• The input:
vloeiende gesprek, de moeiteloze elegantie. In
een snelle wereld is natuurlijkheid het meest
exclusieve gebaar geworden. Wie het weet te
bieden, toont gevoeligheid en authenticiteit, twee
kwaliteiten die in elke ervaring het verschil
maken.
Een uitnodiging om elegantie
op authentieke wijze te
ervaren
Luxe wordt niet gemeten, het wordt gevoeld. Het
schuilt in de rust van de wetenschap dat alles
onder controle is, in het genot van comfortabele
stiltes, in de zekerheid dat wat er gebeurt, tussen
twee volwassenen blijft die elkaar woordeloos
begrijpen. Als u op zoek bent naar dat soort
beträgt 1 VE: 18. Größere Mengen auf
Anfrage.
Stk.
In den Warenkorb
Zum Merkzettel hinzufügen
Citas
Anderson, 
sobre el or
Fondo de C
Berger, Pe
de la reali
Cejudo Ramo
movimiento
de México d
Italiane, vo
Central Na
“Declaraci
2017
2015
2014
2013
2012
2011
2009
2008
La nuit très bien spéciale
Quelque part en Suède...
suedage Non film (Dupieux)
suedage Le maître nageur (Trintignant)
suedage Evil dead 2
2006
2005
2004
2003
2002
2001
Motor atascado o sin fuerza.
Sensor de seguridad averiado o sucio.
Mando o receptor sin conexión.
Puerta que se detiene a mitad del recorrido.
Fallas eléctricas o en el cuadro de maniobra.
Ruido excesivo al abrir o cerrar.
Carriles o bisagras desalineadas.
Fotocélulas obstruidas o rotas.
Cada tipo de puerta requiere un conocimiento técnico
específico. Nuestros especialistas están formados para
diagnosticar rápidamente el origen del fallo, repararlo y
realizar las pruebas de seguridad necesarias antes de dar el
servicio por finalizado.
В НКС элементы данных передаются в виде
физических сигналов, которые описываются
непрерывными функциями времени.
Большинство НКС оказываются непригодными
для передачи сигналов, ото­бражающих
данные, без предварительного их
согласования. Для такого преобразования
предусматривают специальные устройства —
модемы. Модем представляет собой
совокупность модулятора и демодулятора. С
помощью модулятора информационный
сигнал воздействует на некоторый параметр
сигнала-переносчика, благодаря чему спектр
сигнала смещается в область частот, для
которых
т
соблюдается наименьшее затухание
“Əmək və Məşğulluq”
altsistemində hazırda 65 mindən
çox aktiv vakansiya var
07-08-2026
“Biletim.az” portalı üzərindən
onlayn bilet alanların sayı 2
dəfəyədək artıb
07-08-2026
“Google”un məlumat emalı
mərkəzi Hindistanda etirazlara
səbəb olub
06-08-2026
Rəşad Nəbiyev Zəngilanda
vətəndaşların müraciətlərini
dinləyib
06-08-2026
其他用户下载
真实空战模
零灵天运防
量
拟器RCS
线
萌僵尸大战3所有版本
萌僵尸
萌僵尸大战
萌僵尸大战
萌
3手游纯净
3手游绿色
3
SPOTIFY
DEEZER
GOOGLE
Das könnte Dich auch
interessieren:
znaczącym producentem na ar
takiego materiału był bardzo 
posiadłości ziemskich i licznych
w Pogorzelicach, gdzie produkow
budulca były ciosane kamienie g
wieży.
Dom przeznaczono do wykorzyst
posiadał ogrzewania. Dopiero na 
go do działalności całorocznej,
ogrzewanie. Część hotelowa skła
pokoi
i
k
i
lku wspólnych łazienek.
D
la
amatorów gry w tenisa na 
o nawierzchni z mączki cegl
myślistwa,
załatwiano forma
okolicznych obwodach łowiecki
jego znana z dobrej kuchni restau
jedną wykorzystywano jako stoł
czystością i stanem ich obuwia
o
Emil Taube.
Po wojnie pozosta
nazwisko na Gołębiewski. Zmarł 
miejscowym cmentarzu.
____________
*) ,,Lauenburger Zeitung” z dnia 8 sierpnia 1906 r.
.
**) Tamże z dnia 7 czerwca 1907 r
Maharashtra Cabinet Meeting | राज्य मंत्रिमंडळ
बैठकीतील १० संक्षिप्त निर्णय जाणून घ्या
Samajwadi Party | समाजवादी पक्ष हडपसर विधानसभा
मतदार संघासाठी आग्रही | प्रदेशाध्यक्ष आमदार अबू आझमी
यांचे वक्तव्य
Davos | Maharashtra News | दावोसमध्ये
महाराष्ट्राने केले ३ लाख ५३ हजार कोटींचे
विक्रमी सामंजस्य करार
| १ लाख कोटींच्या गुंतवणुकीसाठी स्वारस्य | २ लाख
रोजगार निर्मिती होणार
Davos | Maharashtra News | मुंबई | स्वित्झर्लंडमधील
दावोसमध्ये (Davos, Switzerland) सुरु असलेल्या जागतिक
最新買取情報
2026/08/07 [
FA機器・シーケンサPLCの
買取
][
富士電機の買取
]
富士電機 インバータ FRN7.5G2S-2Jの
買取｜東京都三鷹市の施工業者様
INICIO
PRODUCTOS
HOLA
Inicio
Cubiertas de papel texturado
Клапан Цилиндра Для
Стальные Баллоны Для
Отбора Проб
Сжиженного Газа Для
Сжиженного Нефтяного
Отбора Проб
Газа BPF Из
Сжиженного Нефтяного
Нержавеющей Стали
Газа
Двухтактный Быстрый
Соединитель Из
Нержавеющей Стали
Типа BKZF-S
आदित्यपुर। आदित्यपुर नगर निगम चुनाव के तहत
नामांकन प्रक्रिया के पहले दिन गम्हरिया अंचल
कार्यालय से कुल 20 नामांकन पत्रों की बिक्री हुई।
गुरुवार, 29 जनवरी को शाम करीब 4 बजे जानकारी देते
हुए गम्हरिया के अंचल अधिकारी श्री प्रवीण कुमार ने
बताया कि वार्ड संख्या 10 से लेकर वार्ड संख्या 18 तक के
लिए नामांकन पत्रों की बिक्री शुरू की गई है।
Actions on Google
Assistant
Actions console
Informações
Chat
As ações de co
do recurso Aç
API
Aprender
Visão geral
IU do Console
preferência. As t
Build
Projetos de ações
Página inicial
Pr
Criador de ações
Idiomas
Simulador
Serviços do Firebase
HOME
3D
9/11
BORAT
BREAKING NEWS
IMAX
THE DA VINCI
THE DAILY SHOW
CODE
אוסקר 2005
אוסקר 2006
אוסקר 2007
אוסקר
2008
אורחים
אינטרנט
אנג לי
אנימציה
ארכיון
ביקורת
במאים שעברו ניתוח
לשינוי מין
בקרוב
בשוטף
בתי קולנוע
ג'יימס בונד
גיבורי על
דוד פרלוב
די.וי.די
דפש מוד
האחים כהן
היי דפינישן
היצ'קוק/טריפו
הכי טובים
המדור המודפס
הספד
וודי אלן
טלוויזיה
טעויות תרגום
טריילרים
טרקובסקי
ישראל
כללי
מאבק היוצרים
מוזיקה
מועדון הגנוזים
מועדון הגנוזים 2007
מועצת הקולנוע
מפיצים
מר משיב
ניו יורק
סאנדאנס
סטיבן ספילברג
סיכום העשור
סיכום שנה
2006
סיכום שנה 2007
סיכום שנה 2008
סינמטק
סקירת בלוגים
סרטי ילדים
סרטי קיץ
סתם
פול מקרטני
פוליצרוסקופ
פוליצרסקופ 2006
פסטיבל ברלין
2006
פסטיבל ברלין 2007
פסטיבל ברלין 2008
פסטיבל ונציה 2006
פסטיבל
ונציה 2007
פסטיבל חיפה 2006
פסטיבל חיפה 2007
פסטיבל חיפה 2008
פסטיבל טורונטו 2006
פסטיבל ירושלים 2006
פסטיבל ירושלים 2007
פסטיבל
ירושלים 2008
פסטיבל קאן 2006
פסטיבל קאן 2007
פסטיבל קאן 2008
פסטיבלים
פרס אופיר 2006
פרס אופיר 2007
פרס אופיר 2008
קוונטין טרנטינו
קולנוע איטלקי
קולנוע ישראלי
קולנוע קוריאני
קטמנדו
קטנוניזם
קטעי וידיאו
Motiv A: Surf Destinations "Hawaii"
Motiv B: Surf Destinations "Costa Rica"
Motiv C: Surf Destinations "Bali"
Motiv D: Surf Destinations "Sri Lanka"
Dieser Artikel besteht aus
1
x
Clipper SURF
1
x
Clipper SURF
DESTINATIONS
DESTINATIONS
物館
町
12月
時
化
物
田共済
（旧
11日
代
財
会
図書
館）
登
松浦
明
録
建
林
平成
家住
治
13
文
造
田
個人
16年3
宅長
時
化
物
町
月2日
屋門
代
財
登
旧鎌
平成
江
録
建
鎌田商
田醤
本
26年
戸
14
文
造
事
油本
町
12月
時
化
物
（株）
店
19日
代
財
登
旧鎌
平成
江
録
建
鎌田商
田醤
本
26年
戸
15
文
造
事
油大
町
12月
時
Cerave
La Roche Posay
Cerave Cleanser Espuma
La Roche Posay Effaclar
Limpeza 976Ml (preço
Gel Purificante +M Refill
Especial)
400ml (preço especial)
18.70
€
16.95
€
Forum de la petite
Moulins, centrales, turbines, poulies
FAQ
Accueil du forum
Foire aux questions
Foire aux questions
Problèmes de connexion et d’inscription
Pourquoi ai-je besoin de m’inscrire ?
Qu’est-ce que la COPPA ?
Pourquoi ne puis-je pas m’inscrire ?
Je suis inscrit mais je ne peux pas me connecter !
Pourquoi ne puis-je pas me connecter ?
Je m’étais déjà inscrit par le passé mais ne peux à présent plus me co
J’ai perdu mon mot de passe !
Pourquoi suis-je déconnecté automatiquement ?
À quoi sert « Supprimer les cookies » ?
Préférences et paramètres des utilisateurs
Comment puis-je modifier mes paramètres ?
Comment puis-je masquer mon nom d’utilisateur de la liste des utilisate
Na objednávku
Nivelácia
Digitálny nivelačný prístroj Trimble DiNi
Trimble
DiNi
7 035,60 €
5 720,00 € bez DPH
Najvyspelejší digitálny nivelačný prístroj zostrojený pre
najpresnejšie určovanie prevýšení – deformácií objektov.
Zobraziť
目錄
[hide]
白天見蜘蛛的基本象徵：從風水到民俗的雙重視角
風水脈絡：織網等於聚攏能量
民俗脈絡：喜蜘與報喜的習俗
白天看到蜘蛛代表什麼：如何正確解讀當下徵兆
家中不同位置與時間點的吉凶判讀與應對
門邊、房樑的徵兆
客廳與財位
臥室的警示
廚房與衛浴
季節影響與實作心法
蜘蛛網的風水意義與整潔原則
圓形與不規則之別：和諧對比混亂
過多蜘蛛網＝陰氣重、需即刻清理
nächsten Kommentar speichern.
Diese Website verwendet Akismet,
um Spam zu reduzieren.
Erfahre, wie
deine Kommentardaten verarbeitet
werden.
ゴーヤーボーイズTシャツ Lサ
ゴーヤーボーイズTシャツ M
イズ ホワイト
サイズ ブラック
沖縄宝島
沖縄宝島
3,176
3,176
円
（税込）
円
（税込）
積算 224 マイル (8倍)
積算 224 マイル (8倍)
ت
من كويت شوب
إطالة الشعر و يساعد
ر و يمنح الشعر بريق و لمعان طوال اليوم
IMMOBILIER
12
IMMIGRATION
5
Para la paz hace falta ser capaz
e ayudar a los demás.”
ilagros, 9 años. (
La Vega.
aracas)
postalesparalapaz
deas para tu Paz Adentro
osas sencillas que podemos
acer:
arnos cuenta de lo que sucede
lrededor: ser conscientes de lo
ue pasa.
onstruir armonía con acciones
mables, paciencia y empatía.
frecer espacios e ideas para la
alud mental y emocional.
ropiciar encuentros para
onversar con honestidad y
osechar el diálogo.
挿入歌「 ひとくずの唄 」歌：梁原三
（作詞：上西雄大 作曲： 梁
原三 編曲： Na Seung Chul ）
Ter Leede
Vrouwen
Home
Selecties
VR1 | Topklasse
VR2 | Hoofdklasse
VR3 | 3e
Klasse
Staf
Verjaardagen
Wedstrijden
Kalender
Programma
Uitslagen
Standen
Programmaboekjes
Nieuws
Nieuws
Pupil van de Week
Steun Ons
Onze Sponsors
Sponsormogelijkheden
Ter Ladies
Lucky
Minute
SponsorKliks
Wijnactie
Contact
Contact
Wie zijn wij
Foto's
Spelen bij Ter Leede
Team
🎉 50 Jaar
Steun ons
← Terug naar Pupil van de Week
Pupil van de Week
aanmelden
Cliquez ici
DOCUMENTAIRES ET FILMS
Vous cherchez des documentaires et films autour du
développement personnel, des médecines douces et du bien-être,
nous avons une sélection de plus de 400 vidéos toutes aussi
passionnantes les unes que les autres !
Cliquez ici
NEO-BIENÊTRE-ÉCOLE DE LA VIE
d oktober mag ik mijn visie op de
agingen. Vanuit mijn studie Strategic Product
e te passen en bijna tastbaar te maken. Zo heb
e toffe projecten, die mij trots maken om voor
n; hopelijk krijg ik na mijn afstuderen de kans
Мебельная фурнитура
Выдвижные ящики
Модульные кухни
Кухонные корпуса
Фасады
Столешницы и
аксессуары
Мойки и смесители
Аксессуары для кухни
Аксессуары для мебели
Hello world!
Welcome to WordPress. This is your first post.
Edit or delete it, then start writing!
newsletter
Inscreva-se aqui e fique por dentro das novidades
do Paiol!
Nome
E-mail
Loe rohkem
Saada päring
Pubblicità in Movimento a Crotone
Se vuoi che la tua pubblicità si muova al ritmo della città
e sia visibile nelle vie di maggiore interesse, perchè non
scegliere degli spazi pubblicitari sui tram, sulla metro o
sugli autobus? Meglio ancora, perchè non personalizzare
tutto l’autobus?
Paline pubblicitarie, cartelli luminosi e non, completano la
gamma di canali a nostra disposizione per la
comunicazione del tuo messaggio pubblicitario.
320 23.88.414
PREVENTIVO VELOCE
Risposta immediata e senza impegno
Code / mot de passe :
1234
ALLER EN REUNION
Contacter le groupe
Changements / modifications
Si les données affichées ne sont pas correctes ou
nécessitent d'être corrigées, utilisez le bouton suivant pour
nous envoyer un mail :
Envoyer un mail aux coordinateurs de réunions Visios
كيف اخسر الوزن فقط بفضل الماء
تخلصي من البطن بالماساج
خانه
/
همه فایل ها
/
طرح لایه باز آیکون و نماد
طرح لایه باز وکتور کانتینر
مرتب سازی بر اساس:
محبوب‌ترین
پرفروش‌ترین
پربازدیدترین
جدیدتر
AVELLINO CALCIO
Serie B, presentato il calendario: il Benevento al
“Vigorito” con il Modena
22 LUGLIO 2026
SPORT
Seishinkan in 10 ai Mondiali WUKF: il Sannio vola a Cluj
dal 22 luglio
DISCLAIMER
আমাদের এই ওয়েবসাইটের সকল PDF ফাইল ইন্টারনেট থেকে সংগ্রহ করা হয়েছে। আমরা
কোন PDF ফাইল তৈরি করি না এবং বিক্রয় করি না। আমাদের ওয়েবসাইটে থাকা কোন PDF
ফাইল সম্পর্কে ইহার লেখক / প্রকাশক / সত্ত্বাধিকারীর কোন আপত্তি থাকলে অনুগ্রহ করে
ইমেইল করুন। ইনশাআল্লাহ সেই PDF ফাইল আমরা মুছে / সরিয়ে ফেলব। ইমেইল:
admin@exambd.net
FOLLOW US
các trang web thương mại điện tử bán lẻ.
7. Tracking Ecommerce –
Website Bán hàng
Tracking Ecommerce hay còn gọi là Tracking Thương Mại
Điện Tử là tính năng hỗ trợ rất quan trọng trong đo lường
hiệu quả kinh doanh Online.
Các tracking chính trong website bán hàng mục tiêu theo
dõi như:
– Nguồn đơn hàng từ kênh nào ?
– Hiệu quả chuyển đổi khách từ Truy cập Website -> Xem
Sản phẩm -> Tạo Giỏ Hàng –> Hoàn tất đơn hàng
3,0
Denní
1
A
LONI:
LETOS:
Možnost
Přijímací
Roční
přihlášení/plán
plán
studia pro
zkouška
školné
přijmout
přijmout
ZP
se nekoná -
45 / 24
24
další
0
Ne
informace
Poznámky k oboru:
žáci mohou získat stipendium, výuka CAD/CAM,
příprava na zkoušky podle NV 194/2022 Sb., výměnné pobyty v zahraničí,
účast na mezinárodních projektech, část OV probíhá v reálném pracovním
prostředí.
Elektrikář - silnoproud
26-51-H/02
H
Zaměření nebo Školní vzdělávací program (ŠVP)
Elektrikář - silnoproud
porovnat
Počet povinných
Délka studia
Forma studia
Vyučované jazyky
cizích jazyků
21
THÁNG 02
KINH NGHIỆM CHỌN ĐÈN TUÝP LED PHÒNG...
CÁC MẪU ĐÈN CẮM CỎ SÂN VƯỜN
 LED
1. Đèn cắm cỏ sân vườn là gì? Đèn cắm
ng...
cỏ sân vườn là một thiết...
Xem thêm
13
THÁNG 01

• Exercise instructions: Put the lines of the records into a Markdown table with the columns "Row" and "Text", numbering each line and leaving out blank lines. Begin at the start of the records and stop after the line that contains "schuilt in de".

• Task result:
| Row | Text |
|---|---|
| 1 | vloeiende gesprek, de moeiteloze elegantie. In |
| 2 | een snelle wereld is natuurlijkheid het meest |
| 3 | exclusieve gebaar geworden. Wie het weet te |
| 4 | bieden, toont gevoeligheid en authenticiteit, twee |
| 5 | kwaliteiten die in elke ervaring het verschil |
| 6 | maken. |
| 7 | Een uitnodiging om elegantie |
| 8 | op authentieke wijze te |
| 9 | ervaren |
| 10 | Luxe wordt niet gemeten, het wordt gevoeld. Het |
| 11 | schuilt in de rust van de wetenschap dat alles |